The choice of the counterexample using $f$ and $g$ is fine. Also showing that $f\in\mathcal{O}(g)$ is correct. The following statement is not correct:

\begin{align*} f \notin \Theta(g) \iff \exists \tilde{n_0} \in \mathbb{N} ~\not\exists \beta >0 : 0 \leq \beta g(n) \leq f(n) ~~\forall n \geq \tilde{n_0} \end{align*} We can instead write for example: \begin{align*} f \notin \Theta(g) &\iff \neg\left(\left(f \in \mathcal{O}(g)\right)\land\left(f \in\Omega(g)\right)\right)\\ &\iff \left(f \not\in \mathcal{O}(g)\right)\lor\left(f \not \in\Omega(g)\right)\\ \end{align*} and since we already know that $f\in\mathcal{O}(g)$ we conclude $f \not\in \Omega(g)$. We obtain according to the definition of $\Omega(g)$: \begin{align*} f \not\in \Omega(g)&\iff\neg\left(\exists \tilde{n}_0 \in \mathbb{N}\, \exists \beta >0\,\forall n \geq \tilde{n}_0 : 0 \leq \beta g(n) \leq f(n) \right)\\ &\iff \forall\tilde{n}_0 \in \mathbb{N}\, \forall\beta >0\,\exists n \geq \tilde{n}_0:\beta g(n)>f(n)\tag{1} \end{align*} The statement (1) is true, since we can take for each $\tilde{n}_0\in\mathbb{N}$ and each $\beta>0$ the value $n=2\tilde{n}_0$ and have $$\beta g(2\tilde{n}_0)=\beta>0=f(2\tilde{n}_0)$$ showing $f \not\in \Omega(g)$.

We conclude $f\in\mathcal{O}(g)\setminus\Omega(g)$.

Let's make a closer look at:

• Since $f(n) \in \{0,1\}$, there exists no $\beta >0$ to make $0 < \beta \leq f(n)$ true, because for every even $n$ we obtain $0 = f(n) < \beta ~\forall \beta > 0$.

The goal of this paragraph is not clearly stated.
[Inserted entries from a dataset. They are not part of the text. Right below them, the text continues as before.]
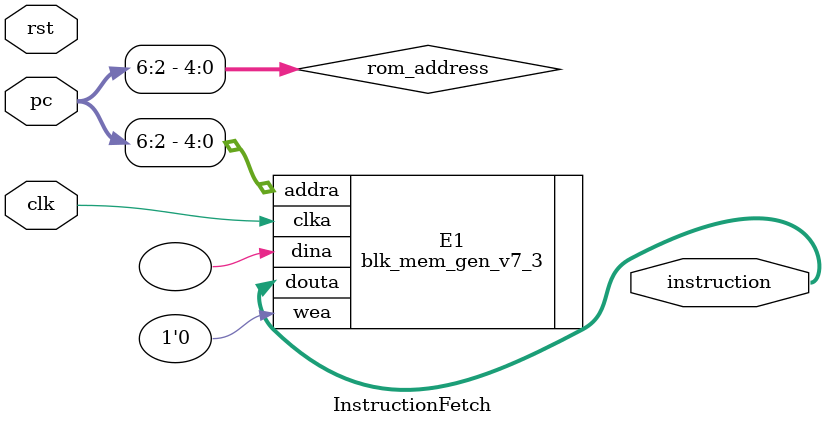
<source format=v>
`timescale 1ns / 1ps
module InstructionFetch(input wire [31:0] pc,output wire [31:0] instruction,input wire clk,input wire rst);
	wire [4:0] rom_address;
	assign rom_address = pc[6:2];
	
	blk_mem_gen_v7_3 E1 (.clka(clk),.wea(1'b0),.addra(rom_address),.dina(),.douta(instruction));
endmodule
 
</source>
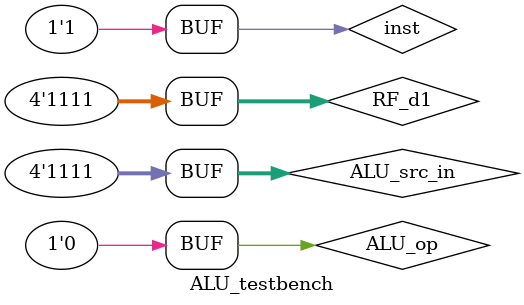
<source format=sv>
`timescale 1ns / 1ps


module ALU_testbench();

    logic[3:0] RF_d1;
    logic[3:0] ALU_src_in;

    logic inst;
    logic ALU_op;

    logic[3:0] ALU_out;
    logic EQ;

    ALU dut (RF_d1, ALU_src_in, inst, ALU_op, ALU_out, EQ);

    initial begin
        for( int i = 0; i < 1023; i++ )
            begin
                {RF_d1,ALU_src_in,inst,ALU_op} = i; #10;
            end
    end
    
endmodule

</source>
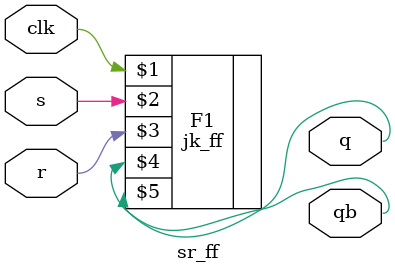
<source format=v>
`timescale 1ns / 1ps


module sr_ff(clk,s,r,q,qb);

        input clk,s,r;
        output q;
        output qb;
        
        jk_ff F1 (clk,s,r,q,qb);
        
endmodule

</source>
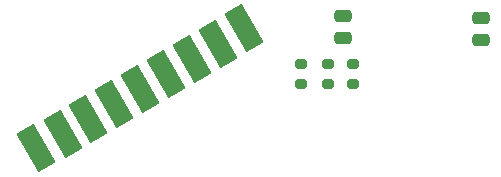
<source format=gtp>
G04 #@! TF.GenerationSoftware,KiCad,Pcbnew,(6.0.2)*
G04 #@! TF.CreationDate,2022-06-23T15:06:55+02:00*
G04 #@! TF.ProjectId,cup_connect,6375705f-636f-46e6-9e65-63742e6b6963,rev?*
G04 #@! TF.SameCoordinates,Original*
G04 #@! TF.FileFunction,Paste,Top*
G04 #@! TF.FilePolarity,Positive*
%FSLAX46Y46*%
G04 Gerber Fmt 4.6, Leading zero omitted, Abs format (unit mm)*
G04 Created by KiCad (PCBNEW (6.0.2)) date 2022-06-23 15:06:55*
%MOMM*%
%LPD*%
G01*
G04 APERTURE LIST*
G04 Aperture macros list*
%AMRoundRect*
0 Rectangle with rounded corners*
0 $1 Rounding radius*
0 $2 $3 $4 $5 $6 $7 $8 $9 X,Y pos of 4 corners*
0 Add a 4 corners polygon primitive as box body*
4,1,4,$2,$3,$4,$5,$6,$7,$8,$9,$2,$3,0*
0 Add four circle primitives for the rounded corners*
1,1,$1+$1,$2,$3*
1,1,$1+$1,$4,$5*
1,1,$1+$1,$6,$7*
1,1,$1+$1,$8,$9*
0 Add four rect primitives between the rounded corners*
20,1,$1+$1,$2,$3,$4,$5,0*
20,1,$1+$1,$4,$5,$6,$7,0*
20,1,$1+$1,$6,$7,$8,$9,0*
20,1,$1+$1,$8,$9,$2,$3,0*%
%AMRotRect*
0 Rectangle, with rotation*
0 The origin of the aperture is its center*
0 $1 length*
0 $2 width*
0 $3 Rotation angle, in degrees counterclockwise*
0 Add horizontal line*
21,1,$1,$2,0,0,$3*%
G04 Aperture macros list end*
%ADD10RoundRect,0.200000X0.275000X-0.200000X0.275000X0.200000X-0.275000X0.200000X-0.275000X-0.200000X0*%
%ADD11RoundRect,0.250000X0.475000X-0.250000X0.475000X0.250000X-0.475000X0.250000X-0.475000X-0.250000X0*%
%ADD12RotRect,3.750000X1.700000X120.000000*%
G04 APERTURE END LIST*
D10*
X-5207000Y-17081000D03*
X-5207000Y-15431000D03*
D11*
X5588000Y-13396000D03*
X5588000Y-11496000D03*
D10*
X-9652000Y-17081000D03*
X-9652000Y-15431000D03*
X-7366000Y-17081000D03*
X-7366000Y-15431000D03*
D11*
X-6096000Y-13208000D03*
X-6096000Y-11308000D03*
D12*
X-32029651Y-22543017D03*
X-29805947Y-21314586D03*
X-27606242Y-20044586D03*
X-25406538Y-18774586D03*
X-23206833Y-17504586D03*
X-21007128Y-16234586D03*
X-18807424Y-14964586D03*
X-16607719Y-13694586D03*
X-14432015Y-12383017D03*
M02*

</source>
It seems this is the part showing that $f\not \in o(g)$. But the argument is not sound.

The formulation should be improved since it's not $f(n)\in\{0,1\}$ which is the essence, but the property that $f(n)$ is one for odd $n$. It is also useful to clearly state what it means that $f\not\in o(g)$.

For example:

We show $f\not\in o(g)$. This means according to the definition of $o(g)$: \begin{align*} f\not \in o(g)&\iff \neg\left(\forall \alpha > 0 \, \exists n_0 \in\mathbb{N} \, \forall n \geq n_0 : 0 \leq f(n) \leq \alpha g(n)\right)\\ &\iff \exists\alpha>0\,\forall n_0\in\mathbb{N}\,\exists n\geq n_0: f(n)>\alpha g(n) \end{align*} We take $\alpha=\frac{1}{2}$ and for given $n_0\in\mathbb{N}$ we take $n=2n_0+1$: from which \begin{align*} f(n)=f(2n_0+1)=1>\frac{1}{2}=\alpha g(n) \end{align*} follows, showing that $f\not\in o(g)$.

Here we also use specific settings for $\alpha$ and $n$ which is easier to follow than the arguments with the not existing $\beta>0$ above.
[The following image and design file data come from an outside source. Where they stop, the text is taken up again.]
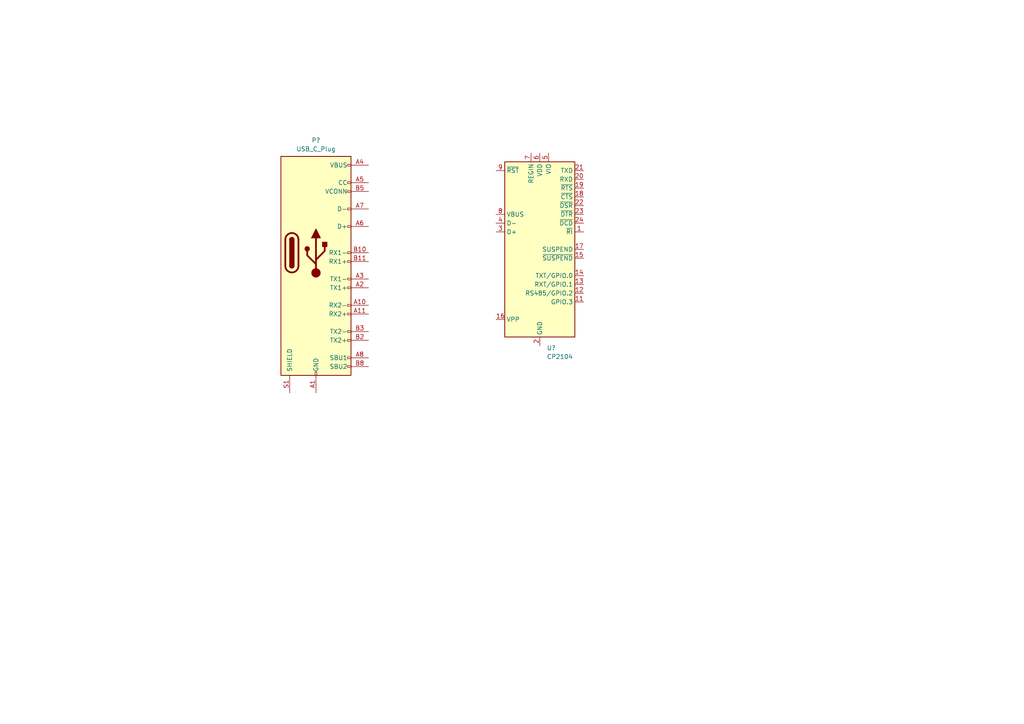
<source format=kicad_sch>
(kicad_sch (version 20211123) (generator eeschema)

  (uuid 9a714880-8c27-43fd-8bb0-e5e80be38e18)

  (paper "A4")

  


  (symbol (lib_id "Connector:USB_C_Plug") (at 91.6432 73.3044 0) (unit 1)
    (in_bom yes) (on_board yes) (fields_autoplaced)
    (uuid 240a430e-ca62-4703-ae6d-dfba837b677f)
    (property "Reference" "P?" (id 0) (at 91.6432 40.6908 0))
    (property "Value" "USB_C_Plug" (id 1) (at 91.6432 43.2308 0))
    (property "Footprint" "" (id 2) (at 95.4532 73.3044 0)
      (effects (font (size 1.27 1.27)) hide)
    )
    (property "Datasheet" "https://www.usb.org/sites/default/files/documents/usb_type-c.zip" (id 3) (at 95.4532 73.3044 0)
      (effects (font (size 1.27 1.27)) hide)
    )
    (pin "A1" (uuid e6c0fc02-ac42-457a-89df-ee59d8713e84))
    (pin "A10" (uuid edf6d8fe-4d2a-43b1-9f1a-b025fd1dba54))
    (pin "A11" (uuid 2ff98fe6-9488-485d-b2c7-e81687b71c65))
    (pin "A12" (uuid 11a983ce-6389-4d6d-940e-7c7318bd9bc3))
    (pin "A2" (uuid ccca28bb-d9b0-4e75-a22b-991f5de41023))
    (pin "A3" (uuid 2671710a-e345-49b1-b019-34b852abf33f))
    (pin "A4" (uuid dbcd545d-7cb0-42eb-ad07-f0c563c073e5))
    (pin "A5" (uuid f9cc788f-aa6c-49be-a5ed-f22c558c346b))
    (pin "A6" (uuid 6b9f44d2-0ca4-4a46-a131-796675c52d34))
    (pin "A7" (uuid 27ce9aa4-0c57-428d-b070-4dc65b25e5d7))
    (pin "A8" (uuid 4c210902-fb30-456d-8115-523682b37642))
    (pin "A9" (uuid cb31fc7d-d6de-4e03-9a36-81663ac3f889))
    (pin "B1" (uuid a26def6b-2412-487f-ae10-2d2153fddb45))
    (pin "B10" (uuid 5299e752-6f13-4bb0-b101-8e4235a3bff4))
    (pin "B11" (uuid b65e6e80-48fb-417b-9561-5b22586a6297))
    (pin "B12" (uuid 18509124-922b-457e-b256-13319f5c8941))
    (pin "B2" (uuid 3a4c72c8-063b-4c79-89cf-2b4779128be0))
    (pin "B3" (uuid 5d48d46e-4350-45e7-88a9-a2d8dee5c069))
    (pin "B4" (uuid 8c8e0f89-b33b-4d88-9bc3-f57c49367219))
    (pin "B5" (uuid 01419d26-de2a-4673-b28a-2d4a2ca70da1))
    (pin "B8" (uuid ea765ab6-b865-48ae-b69b-77409044eda1))
    (pin "B9" (uuid 77ecdc27-442c-46cb-8dc0-7df8f5c735e8))
    (pin "S1" (uuid 58302530-5888-4bd3-b3ab-c4aa3656618c))
  )

  (symbol (lib_id "Interface_USB:CP2104") (at 156.5656 72.3392 0) (unit 1)
    (in_bom yes) (on_board yes) (fields_autoplaced)
    (uuid 9162a1fb-3573-4860-9273-2231d802b470)
    (property "Reference" "U?" (id 0) (at 158.585 100.9142 0)
      (effects (font (size 1.27 1.27)) (justify left))
    )
    (property "Value" "CP2104" (id 1) (at 158.585 103.4542 0)
      (effects (font (size 1.27 1.27)) (justify left))
    )
    (property "Footprint" "Package_DFN_QFN:QFN-24-1EP_4x4mm_P0.5mm_EP2.6x2.6mm" (id 2) (at 185.7756 124.4092 0)
      (effects (font (size 1.27 1.27)) (justify left) hide)
    )
    (property "Datasheet" "https://www.silabs.com/documents/public/data-sheets/cp2104.pdf" (id 3) (at 261.9756 62.1792 0)
      (effects (font (size 1.27 1.27)) hide)
    )
    (pin "1" (uuid 348de5bb-53d6-42d0-8e28-c204ff01de10))
    (pin "10" (uuid d35dcf09-c027-4648-b1ea-c19798e95519))
    (pin "11" (uuid 27ae201e-60f8-4922-9b06-f12aa99be373))
    (pin "12" (uuid 3b6d40c3-2cf3-41ae-ad4e-62cf0a0a9489))
    (pin "13" (uuid 108c204d-b12f-43eb-adc6-b46169116738))
    (pin "14" (uuid 75990a9c-a466-42ea-b704-a1b564052f8c))
    (pin "15" (uuid 68f7e376-0e30-4699-a761-295d29781a5f))
    (pin "16" (uuid 691fdcfe-a6e4-4b14-9767-675501b057aa))
    (pin "17" (uuid a92dab69-113e-43e5-832e-2584b32dd031))
    (pin "18" (uuid 1e4f7d4e-aecf-4032-a73e-20a3eac0ac93))
    (pin "19" (uuid 36c2acb4-4c27-4d29-8c99-f6d715d0d9b0))
    (pin "2" (uuid 0078fbf2-0b7f-48a6-acee-5c58b07fba98))
    (pin "20" (uuid e858366f-5495-4a43-abd9-13c2a6aa2f32))
    (pin "21" (uuid f059a5e0-ad42-4eac-85de-01cbe750e9ab))
    (pin "22" (uuid 9841b2f0-bf49-40b5-8b30-965997f25e0b))
    (pin "23" (uuid 396a865d-b728-4af8-ab82-629d696dd7d9))
    (pin "24" (uuid 2a27b3f8-8778-4196-92a6-04b3f6373d3b))
    (pin "25" (uuid a3f87e19-f0e7-4101-a518-06bfff8d71be))
    (pin "3" (uuid e26fc145-3378-4094-be8f-e86795141ae9))
    (pin "4" (uuid 08981952-0dd9-4604-80d9-1a4e5b4feba9))
    (pin "5" (uuid e4a3ec5a-5d6d-4c73-bf64-8e5c52ba88e4))
    (pin "6" (uuid 7a1cf4e2-8037-4882-b363-5f9f3b542adf))
    (pin "7" (uuid 93715133-6565-4323-a05d-b4abc30011ea))
    (pin "8" (uuid 4014870e-9221-4c70-abbe-31d4e6264865))
    (pin "9" (uuid ba32eaec-fda2-4775-b347-9ae86e113cc8))
  )
)

</source>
Second part: $o(g)\subseteq \mathcal{O}(g) \setminus \Theta(g)$

The second part is essentially correct. It could be somewhat more clearly structured to enhance readability.

The statement Let's assume $f\in\Theta(g)$ starts an indirect argument. It might be easier to follow by explicitly stating it and again argue based upon the definition.

For example:

We assume indirectly $f\in\Theta(g)$. Since we already know that $f\in\mathcal{O}(g)$ we have to show $f\in\Omega(g)$. This means per definition \begin{align*} f\in \Omega(g)&\iff\exists n_0\in\mathbb{N}\,\exists\beta>0\,\forall n\geq n_0: 0\leq \beta g(n)\leq f(n)\tag{2} \end{align*} on the other hand since $f\in o(g)$ we know that \begin{align*} f\in o(g)&\iff \forall \alpha>0\, \exists\tilde{n}_0\in\mathbb{N}\,0\leq f(n)\leq \alpha g(n)\tag{3} \end{align*} Since we know from (2) there is a $\beta>0$ fulfilling (2) we can take in (3) $\alpha=\frac{\beta}{2}$ which implies \begin{align*} 0\leq f(n)\leq \frac{\beta}{2} g(n)\leq\frac{1}{2} f(n)\qquad\forall n\geq \max\{n_0,\tilde{n}_0\} \end{align*} This implies $f\equiv 0\equiv g$ for all $n\geq \max\{n_0,\tilde{n}_0\}$ showing the contradiction since per definition $g(n)\not =0$ for infinitely many $n$, which proofs the claim.

Third part: $f \in o(g) \implies g \notin o(f)$

The proof is correct. From my point of view explicit settings of variables for $\alpha ,\tilde{\alpha}$ enhances readability. The last paragraph could be formulated

We choose $\alpha = 1, \tilde{\alpha} = 0.5$ to obtain $$ 0 \leq f(n) \leq g(n) \leq 0.5 f(n) $$ arriving at a contradiction for $n$ with $f(n)\neq 0$. This is the case for infinitely $n\in\mathbb{N}$ according to the definition of $g$.